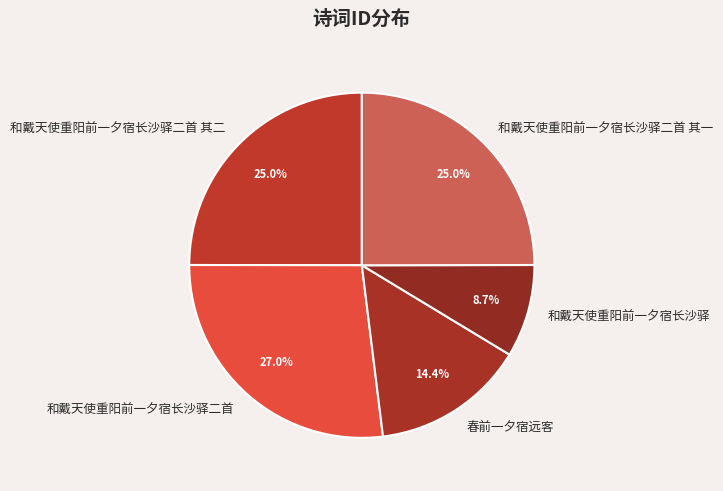

Is 和戴天使重阳前一夕宿长沙驿二首 其一 the majority of the pie?

No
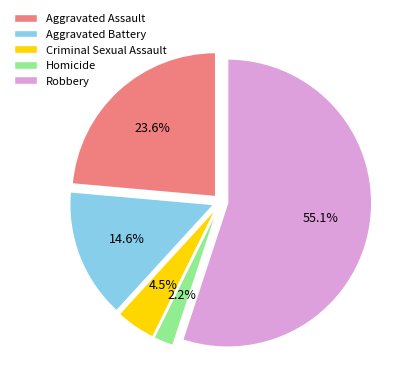

What is the ratio of the value at Robbery to the value at Criminal Sexual Assault?

12.2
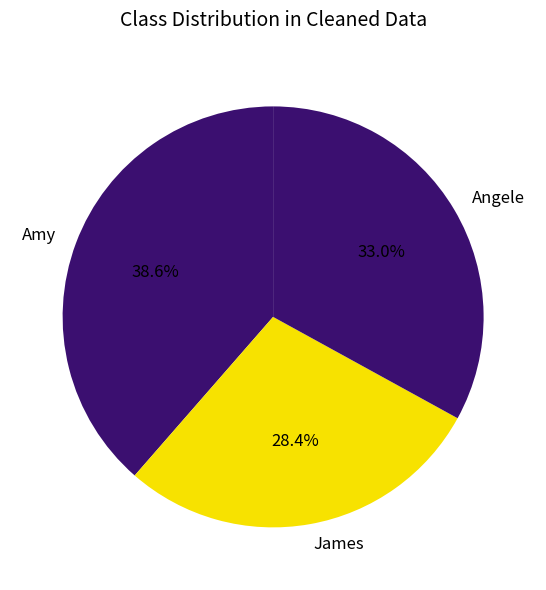

Is there any slice that represents more than half of the pie?

No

- _ZU ERSTELLEN_
Zitiere sämtliche Zeilen oben vollständig und ohne Änderung. Lass die Bilder dabei weg.

- _ANTWORT_
Is 和戴天使重阳前一夕宿长沙驿二首 其一 the majority of the pie?

No

What is the ratio of the value at Robbery to the value at Criminal Sexual Assault?

12.2

Is there any slice that represents more than half of the pie?

No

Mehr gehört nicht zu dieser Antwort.